» SELECTED TEXT:
So if the big boys pursue the same business model, most of the current commissioners would be broke, tomorrow.

 

We should also note that Peco, for example, are steadily diversifying and expanding, despite being seen as a minor player, and into niche areas and in matters that require modellers to model, not simply collect. They obviously believe the hobby, much as we know it, has a reasonably profitable future. We do not know (publicly) what their overheads are, but hints from those that do seem to know, suggest they have kept them low, despite having an incredibly diverse and sophisticated distribution and marketing operation, internationally as well as domestically. But few outside the hobby will have ever heard of them. Their primary attraction was that it was cheap to stock their products, but that is changing with their incursion back into 009 rolling stock, and with the prices of some of their more recent kits and track ranges. Hornby must be aspiring to get to the same level of effectiveness with comparative levels of overhead, as would, I guess, Bachmann. I do not know what Dapol are trying to do (but at least they have experimented with different production methods), and Heljan keep going for the most niche of the nichest products, whose name is Niche. But they seem to sell.

» GOAL A:
In the records, rename "scientific name" to "species" starting at the line that contains "genus: Glyceria" and ending at the line that contains "family: Rubiaceae". Return only those lines, with nothing else changed.
The records below have no connection to the text about the model railway business.

» PROVIDED ENTRIES:
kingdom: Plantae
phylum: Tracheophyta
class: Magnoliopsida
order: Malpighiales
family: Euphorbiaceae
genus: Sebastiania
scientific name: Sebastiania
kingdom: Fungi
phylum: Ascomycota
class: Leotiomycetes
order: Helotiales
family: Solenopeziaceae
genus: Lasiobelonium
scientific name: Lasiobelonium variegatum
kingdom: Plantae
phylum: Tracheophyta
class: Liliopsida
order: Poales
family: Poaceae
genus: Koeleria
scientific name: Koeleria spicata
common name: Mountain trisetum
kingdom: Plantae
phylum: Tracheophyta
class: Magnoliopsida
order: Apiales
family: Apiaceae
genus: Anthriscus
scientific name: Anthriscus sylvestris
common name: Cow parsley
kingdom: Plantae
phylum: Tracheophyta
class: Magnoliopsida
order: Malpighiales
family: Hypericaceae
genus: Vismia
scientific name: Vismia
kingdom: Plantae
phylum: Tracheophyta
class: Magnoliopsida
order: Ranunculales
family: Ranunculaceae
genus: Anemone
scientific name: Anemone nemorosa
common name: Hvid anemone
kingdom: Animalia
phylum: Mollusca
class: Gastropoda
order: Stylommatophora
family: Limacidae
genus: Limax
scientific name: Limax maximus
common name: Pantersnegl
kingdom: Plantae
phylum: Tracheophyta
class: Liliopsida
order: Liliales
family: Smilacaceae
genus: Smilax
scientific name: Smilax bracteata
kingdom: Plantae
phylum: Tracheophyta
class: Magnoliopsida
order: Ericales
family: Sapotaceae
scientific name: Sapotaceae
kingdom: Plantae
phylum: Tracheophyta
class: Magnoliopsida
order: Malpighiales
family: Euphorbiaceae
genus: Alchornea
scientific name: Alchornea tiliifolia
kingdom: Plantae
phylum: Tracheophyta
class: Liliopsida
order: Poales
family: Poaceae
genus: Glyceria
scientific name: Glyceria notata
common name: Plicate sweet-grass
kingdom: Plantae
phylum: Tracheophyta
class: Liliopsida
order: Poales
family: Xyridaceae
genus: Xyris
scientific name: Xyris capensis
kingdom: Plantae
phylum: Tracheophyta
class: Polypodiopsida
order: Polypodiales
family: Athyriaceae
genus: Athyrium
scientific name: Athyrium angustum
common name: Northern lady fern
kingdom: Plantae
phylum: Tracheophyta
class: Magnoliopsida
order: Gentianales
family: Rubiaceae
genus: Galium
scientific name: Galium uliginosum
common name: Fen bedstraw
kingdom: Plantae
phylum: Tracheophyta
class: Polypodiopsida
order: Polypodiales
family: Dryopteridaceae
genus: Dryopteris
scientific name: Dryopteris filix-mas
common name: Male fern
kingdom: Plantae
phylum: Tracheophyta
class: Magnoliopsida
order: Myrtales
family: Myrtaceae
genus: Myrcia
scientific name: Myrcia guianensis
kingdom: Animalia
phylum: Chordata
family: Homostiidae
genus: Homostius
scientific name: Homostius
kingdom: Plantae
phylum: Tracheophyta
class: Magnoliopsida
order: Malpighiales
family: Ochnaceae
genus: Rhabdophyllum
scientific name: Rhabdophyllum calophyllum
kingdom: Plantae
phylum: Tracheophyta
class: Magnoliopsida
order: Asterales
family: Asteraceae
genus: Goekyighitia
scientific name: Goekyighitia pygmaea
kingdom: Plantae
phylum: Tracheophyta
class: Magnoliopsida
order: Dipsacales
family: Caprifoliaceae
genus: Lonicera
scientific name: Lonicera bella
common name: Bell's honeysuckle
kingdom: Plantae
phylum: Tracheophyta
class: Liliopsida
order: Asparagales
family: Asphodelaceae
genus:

» GOAL B:
In the text about the model railway business, what was the primary attraction of Peco's products?

» CORRECT RESULT A:
genus: Glyceria
species: Glyceria notata
common name: Plicate sweet-grass
kingdom: Plantae
phylum: Tracheophyta
class: Liliopsida
order: Poales
family: Xyridaceae
genus: Xyris
species: Xyris capensis
kingdom: Plantae
phylum: Tracheophyta
class: Polypodiopsida
order: Polypodiales
family: Athyriaceae
genus: Athyrium
species: Athyrium angustum
common name: Northern lady fern
kingdom: Plantae
phylum: Tracheophyta
class: Magnoliopsida
order: Gentianales
family: Rubiaceae

» CORRECT RESULT B:
They were cheap to stock.